Manuel Igreja

Manuel Igreja

Quarenta e cinco mil milhões

A Europa salvou-se e salvando-se, salvou-nos a nós também. Do enorme desafio que é o relançar a vida económica mundial escachada a meio pela pandemia, irá resultar um mundo em três blocos, havendo enormes riscos de se ficar pelos dois, caso se não atine.

De um lado, a China do dragão fumegante vai impor-se levando a dianteira e tudo de arrasto braço dado com a Rússia cada vez mais czarista sem czar, do outro a periclitante América entregue a um chanfrado que se alimenta do medo, e do outro a Europa com a sua sabedoria de mil anos, mas infelizmente corroída pela desconfiança entre os pares e pelos ódios de estimação que medram há séculos.

Foram necessárias muitas e longas horas de conversações, de arrepelões e de ares contrariados que bastem, mas o momento da mãozada entre os líderes europeus chegou. Entre eles há-os de todos os gostos e feitios, há olhares determinados e até frios, mas tocou-lhes o bom senso e a falta de alternativa.

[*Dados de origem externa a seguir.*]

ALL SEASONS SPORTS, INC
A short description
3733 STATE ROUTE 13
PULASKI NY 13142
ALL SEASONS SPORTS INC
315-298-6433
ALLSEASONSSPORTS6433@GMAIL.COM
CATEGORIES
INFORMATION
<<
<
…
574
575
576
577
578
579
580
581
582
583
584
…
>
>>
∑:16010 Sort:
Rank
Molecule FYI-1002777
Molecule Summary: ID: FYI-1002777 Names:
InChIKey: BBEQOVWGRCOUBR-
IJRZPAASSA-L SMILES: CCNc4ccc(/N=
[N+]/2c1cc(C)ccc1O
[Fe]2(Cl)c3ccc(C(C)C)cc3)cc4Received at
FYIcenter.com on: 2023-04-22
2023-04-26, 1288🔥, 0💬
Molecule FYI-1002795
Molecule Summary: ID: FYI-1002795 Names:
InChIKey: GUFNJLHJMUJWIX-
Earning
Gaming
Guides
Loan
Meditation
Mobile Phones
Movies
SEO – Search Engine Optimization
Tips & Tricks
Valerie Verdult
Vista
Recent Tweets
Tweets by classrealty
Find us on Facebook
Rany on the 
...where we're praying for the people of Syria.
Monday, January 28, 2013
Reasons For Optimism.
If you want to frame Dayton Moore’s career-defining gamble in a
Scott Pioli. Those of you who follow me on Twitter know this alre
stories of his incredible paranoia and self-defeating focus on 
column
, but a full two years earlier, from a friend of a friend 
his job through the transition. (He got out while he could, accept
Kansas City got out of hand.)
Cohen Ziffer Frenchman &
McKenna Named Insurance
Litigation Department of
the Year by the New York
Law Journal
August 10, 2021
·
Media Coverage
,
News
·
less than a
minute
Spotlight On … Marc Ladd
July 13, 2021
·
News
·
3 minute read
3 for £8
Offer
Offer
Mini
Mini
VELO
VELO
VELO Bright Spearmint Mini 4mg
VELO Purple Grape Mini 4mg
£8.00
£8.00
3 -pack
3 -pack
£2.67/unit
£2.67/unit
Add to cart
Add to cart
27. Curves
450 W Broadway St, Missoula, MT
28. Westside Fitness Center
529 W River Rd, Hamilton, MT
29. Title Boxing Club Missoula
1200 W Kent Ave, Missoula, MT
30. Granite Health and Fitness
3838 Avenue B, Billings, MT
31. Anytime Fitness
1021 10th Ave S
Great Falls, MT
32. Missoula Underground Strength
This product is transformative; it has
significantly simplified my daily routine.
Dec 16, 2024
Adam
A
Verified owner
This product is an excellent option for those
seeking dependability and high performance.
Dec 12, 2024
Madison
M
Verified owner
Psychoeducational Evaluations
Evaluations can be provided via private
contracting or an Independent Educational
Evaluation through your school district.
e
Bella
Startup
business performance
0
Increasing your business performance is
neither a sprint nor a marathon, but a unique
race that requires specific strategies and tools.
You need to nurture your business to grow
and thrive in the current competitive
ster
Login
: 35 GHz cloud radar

Não havia outro caminho. Sabiam-no eles e sabemo-lo nós que tememos pelo futuro cada vez mais volátil, incerto e ambíguo. Nada nos deixa descansados apesar de estarmos muito cansados, fartos de ilusões e de sermos enganados por vendedores de bolas de sabão. Esperançados, só nos resta sentir que estamos perante o início de uma nova era desenhada pelas mudanças estruturais que se perspetivam.

Em Portugal, em cada lar, em cada instituição temos de ser responsáveis pois poderemos estar perante a última oportunidade de termos de volta ou mais firmado um modo de vida decente como queremos e como pensamos que merecemos.

Dezoito milhões de euros por dia ao dispor para se investir é muito euro. É para cima de um dinheirão, como diziam os antigos. Noutros tempos, vinha o ouro do Brasil, mas derretemo-lo em vaidades, vinham as especiarias da Índia, mas esfumavam-se que nem manteiga em focinho de cão indo enriquecer os que agora zombam de nós.

Mais recentemente, nos anos oitenta e noventa do século que não parece, mas é o recente passado, também nos chegavam furgonetas carregadas de notas, mas faltou-nos a visão. Os pacóvios tinham arribado há pouco tempo às escarpas do palácio do Poder, e para pacóvio, pacóvio e meio.

Construíram-se autoestradas para se poder mais facilmente levar a família em domingueiros passeios ao centro comercial, ergueram-se vistosos prédios nas periferias enquanto se deixavam os centros das cidades entregues aos fantasmas, abateu-se a enorme frota pesqueira e abandonou-se a agricultura, porque trabalhos manuais fazem calos nas mãos que se querem com ar urbano.

Houve muito dinheiro ao dispor, mas faltou-nos cosmopolitismo. Houve ideias sem ideais vertidas em projetos especializados elaborados aconselhadamente com a mão de quem os ia aprovar e, como não podia deixar de ser, faltou efetiva fiscalização. Alguns foram finos, a outros faltou-lhes o tino.

Por isso falhamos aquela oportunidade. Não soubemos multiplicar, porque quisemos brilhar em reluzidos automóveis que deviam ser tratores. Restou-nos sermos criados de mesa com bom ar para turistas chiques em demanda do nosso agrado pessoal, do nosso vinho e da nossa comida.

Vai cair-nos em cima muito dinheiro, mas também muita responsabilidade perante as gerações vindouras. Não existe retorno ao mundo de há um ano, mas podemos passada a tormenta, ir dar a um mundo melhor mesmo que o ser humano continue no seu pior.

Enquanto políticos, cidadãos, pais, filhos, avós, genros e noras, não teremos desculpa um dia mais tarde. Quarenta e cinco mil milhões, é dinheiro daqui até à lua. Que cada qual fique na sua e pense, pois, é assim que se vence. Ou nos salvamos todos, ou não se salva ninguém. Acredite.